Please rewrite the text of every entry below, changing each "листья" to "листочки" and keeping everything else unchanged.
── INPUT
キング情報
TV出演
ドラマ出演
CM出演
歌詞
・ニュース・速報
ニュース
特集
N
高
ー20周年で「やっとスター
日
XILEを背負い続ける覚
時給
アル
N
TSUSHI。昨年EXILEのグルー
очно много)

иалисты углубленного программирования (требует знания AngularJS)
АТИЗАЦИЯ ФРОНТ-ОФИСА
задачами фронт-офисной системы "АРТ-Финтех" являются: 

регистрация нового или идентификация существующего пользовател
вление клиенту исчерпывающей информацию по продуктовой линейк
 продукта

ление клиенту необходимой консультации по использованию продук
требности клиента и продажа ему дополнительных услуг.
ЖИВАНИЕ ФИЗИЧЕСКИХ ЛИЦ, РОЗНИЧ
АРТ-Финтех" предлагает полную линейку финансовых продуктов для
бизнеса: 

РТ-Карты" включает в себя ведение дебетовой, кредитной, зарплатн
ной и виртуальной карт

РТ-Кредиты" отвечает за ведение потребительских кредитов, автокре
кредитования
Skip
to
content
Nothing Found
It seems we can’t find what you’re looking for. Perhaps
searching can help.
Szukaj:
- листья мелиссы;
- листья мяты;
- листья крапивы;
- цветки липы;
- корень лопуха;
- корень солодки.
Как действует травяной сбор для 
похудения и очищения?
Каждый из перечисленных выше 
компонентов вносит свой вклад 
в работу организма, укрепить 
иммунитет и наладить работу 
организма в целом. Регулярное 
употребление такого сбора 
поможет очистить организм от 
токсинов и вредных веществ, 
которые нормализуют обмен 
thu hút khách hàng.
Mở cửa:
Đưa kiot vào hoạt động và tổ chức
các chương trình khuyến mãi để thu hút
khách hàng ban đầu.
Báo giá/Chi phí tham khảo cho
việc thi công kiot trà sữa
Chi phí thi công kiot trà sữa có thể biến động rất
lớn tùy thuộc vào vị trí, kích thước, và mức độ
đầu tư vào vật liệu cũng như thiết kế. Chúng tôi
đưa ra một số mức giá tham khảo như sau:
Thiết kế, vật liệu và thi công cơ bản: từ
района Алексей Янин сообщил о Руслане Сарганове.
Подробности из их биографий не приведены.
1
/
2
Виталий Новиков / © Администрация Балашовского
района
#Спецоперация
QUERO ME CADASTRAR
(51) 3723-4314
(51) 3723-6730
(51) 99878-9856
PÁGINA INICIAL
────
* RESULT OF THIS TASK
キング情報
TV出演
ドラマ出演
CM出演
歌詞
・ニュース・速報
ニュース
特集
N
高
ー20周年で「やっとスター
日
XILEを背負い続ける覚
時給
アル
N
TSUSHI。昨年EXILEのグルー
очно много)

иалисты углубленного программирования (требует знания AngularJS)
АТИЗАЦИЯ ФРОНТ-ОФИСА
задачами фронт-офисной системы "АРТ-Финтех" являются: 

регистрация нового или идентификация существующего пользовател
вление клиенту исчерпывающей информацию по продуктовой линейк
 продукта

ление клиенту необходимой консультации по использованию продук
требности клиента и продажа ему дополнительных услуг.
ЖИВАНИЕ ФИЗИЧЕСКИХ ЛИЦ, РОЗНИЧ
АРТ-Финтех" предлагает полную линейку финансовых продуктов для
бизнеса: 

РТ-Карты" включает в себя ведение дебетовой, кредитной, зарплатн
ной и виртуальной карт

РТ-Кредиты" отвечает за ведение потребительских кредитов, автокре
кредитования
Skip
to
content
Nothing Found
It seems we can’t find what you’re looking for. Perhaps
searching can help.
Szukaj:
- листочки мелиссы;
- листочки мяты;
- листочки крапивы;
- цветки липы;
- корень лопуха;
- корень солодки.
Как действует травяной сбор для 
похудения и очищения?
Каждый из перечисленных выше 
компонентов вносит свой вклад 
в работу организма, укрепить 
иммунитет и наладить работу 
организма в целом. Регулярное 
употребление такого сбора 
поможет очистить организм от 
токсинов и вредных веществ, 
которые нормализуют обмен 
thu hút khách hàng.
Mở cửa:
Đưa kiot vào hoạt động và tổ chức
các chương trình khuyến mãi để thu hút
khách hàng ban đầu.
Báo giá/Chi phí tham khảo cho
việc thi công kiot trà sữa
Chi phí thi công kiot trà sữa có thể biến động rất
lớn tùy thuộc vào vị trí, kích thước, và mức độ
đầu tư vào vật liệu cũng như thiết kế. Chúng tôi
đưa ra một số mức giá tham khảo như sau:
Thiết kế, vật liệu và thi công cơ bản: từ
района Алексей Янин сообщил о Руслане Сарганове.
Подробности из их биографий не приведены.
1
/
2
Виталий Новиков / © Администрация Балашовского
района
#Спецоперация
QUERO ME CADASTRAR
(51) 3723-4314
(51) 3723-6730
(51) 99878-9856
PÁGINA INICIAL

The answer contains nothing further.